- DOCUMENT SECTION

┄┄┄┄┄┄

Nathan Schmidt wrote:
Dormando,
The most intense performance hits for us have come from losing storage
nodes and the resulting rebalance operations putting a lot of
read/write load on the tables. Worst case we've seen was almost 20
hours of thrashing. Not really user-affecting but it did peg a lot of
ops charts.
We have huge storage hosts (bad idea, I know). So losing an entire host,
while infrequent, can cause thrashing of up to a week. Lowering the
replicate workers prevents it from actually hurting anything, but it
does run full tilt for a while. We have some ideas floating around to
make this less painful / adjustable. Probably won't do them for a while
though :\
We're far from optimal - using UTF-8 collations/charsets which seems
to unconditionally add a great deal of overhead to index sizes. Our
initial bring-up was on a clean debian box so we went with MyISAM,
which does have its problems - index corruption, O(n) repairs, ugh.
Functional but non-optimal. Good point about the optimize table
routine, we probably haven't done that for a while.
Oh man :)
Switch to InnoDB as soon as possible! The access patterns were designed
for InnoDB, and you're very likely to get lock thrashing under MyISAM.
MogileFS also counts on the database being fairly reliable.
Get a box with a decent RAID housing battery backed write cache, get
more RAM, and switch to InnoDB :) Should be way faster even if the data
size jumps a bit during the switch. OPTIMIZE TABLE still applies.

┄┄┄┄┄┄

- RECORDS SUPPLIED
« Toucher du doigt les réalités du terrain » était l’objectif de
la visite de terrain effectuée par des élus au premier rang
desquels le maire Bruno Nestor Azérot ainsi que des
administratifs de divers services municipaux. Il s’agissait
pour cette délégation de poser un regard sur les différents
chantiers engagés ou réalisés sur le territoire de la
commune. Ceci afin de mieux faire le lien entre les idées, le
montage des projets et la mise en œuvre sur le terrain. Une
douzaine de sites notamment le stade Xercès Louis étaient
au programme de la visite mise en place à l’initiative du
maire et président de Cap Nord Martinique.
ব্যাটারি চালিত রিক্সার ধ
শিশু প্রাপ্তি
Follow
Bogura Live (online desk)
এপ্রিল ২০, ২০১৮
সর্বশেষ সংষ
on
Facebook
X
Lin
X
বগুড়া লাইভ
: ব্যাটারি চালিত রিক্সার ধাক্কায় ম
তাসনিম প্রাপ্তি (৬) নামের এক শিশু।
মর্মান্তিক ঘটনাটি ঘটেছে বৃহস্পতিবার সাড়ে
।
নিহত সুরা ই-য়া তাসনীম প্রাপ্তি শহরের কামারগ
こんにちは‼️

┄┄┄┄┄┄

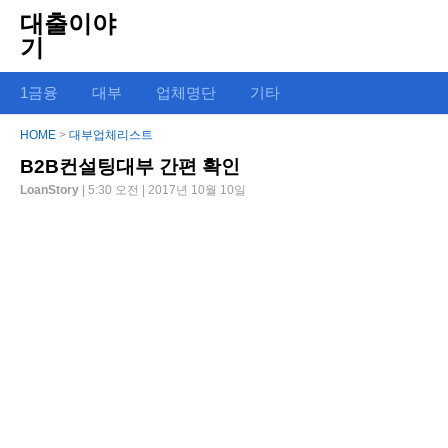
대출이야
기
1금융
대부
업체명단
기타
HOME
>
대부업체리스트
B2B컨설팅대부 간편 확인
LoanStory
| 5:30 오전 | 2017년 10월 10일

┄┄┄┄┄┄

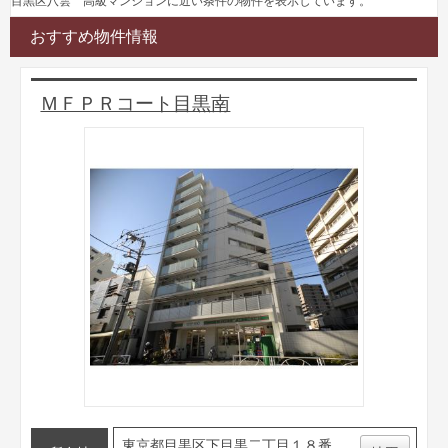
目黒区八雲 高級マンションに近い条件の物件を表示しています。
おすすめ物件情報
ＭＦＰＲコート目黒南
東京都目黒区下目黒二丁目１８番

┄┄┄┄┄┄

- REQUIRED ACTION 1
In the MogileFS database thread, which storage engine was used for the initial bring-up on the clean Debian box?
- REQUIRED ACTION 2
From the MogileFS database thread, extract the passage that begins at the words "Switch to InnoDB as" and ends after "being fairly reliable.", copying it verbatim.
- REQUIRED ACTION 3
Continue the forum thread on MogileFS database performance, picking up after its final sentence.

- WRITTEN RESPONSE 1
MyISAM

- WRITTEN RESPONSE 2
Switch to InnoDB as soon as possible! The access patterns were designed
for InnoDB, and you're very likely to get lock thrashing under MyISAM.
MogileFS also counts on the database being fairly reliable.

- WRITTEN RESPONSE 3
We do a lot of list_keys operations when our caches are cold because
we're using mogile as our primary datastore for wiki page revisions -
we didn't really anticipate the rest of our infrastructure handling
this kind of data size so well so mogile's been left alone while the
rest of our system has become much more efficient and
well-distributed. We're on all-commodity hardware, and those boxes max
out at 8Gb each, which puts a ceiling on where we can go without
moving to some substantially more expensive systems. Our file.MYI and
file_on.MYI are 8.5Gb together, which means MySQL is doing some
interesting tricks to keep things running smoothly. That said, we're
getting ready to bite the bullet and bring in somewhat more
substantial boxes for our tracker dbs, oh well.
I think 16-32G are still commodity (see Ask's response)...
I don't really believe you lose out once the index is large than RAM.
Especially with MyISAM files, you lose out when your key_reads over
key_read_requests get above nothing. A bulk of your data is unlikely to
be active, so the entire index is never cached in RAM. Under innodb you
give both the index _and_ data caches a large sum of memory, which are
also LRU's.
So while my mogilefs DB's have 50G+ datafiles sometimes, 8-16G of RAM is
plenty. The writeback cache is a gigantic win due to all of the scratch
writes mogilefs does. Also switching to deadline elevator for the io
scheduler... The read is read cache, and you're caching hot paths :)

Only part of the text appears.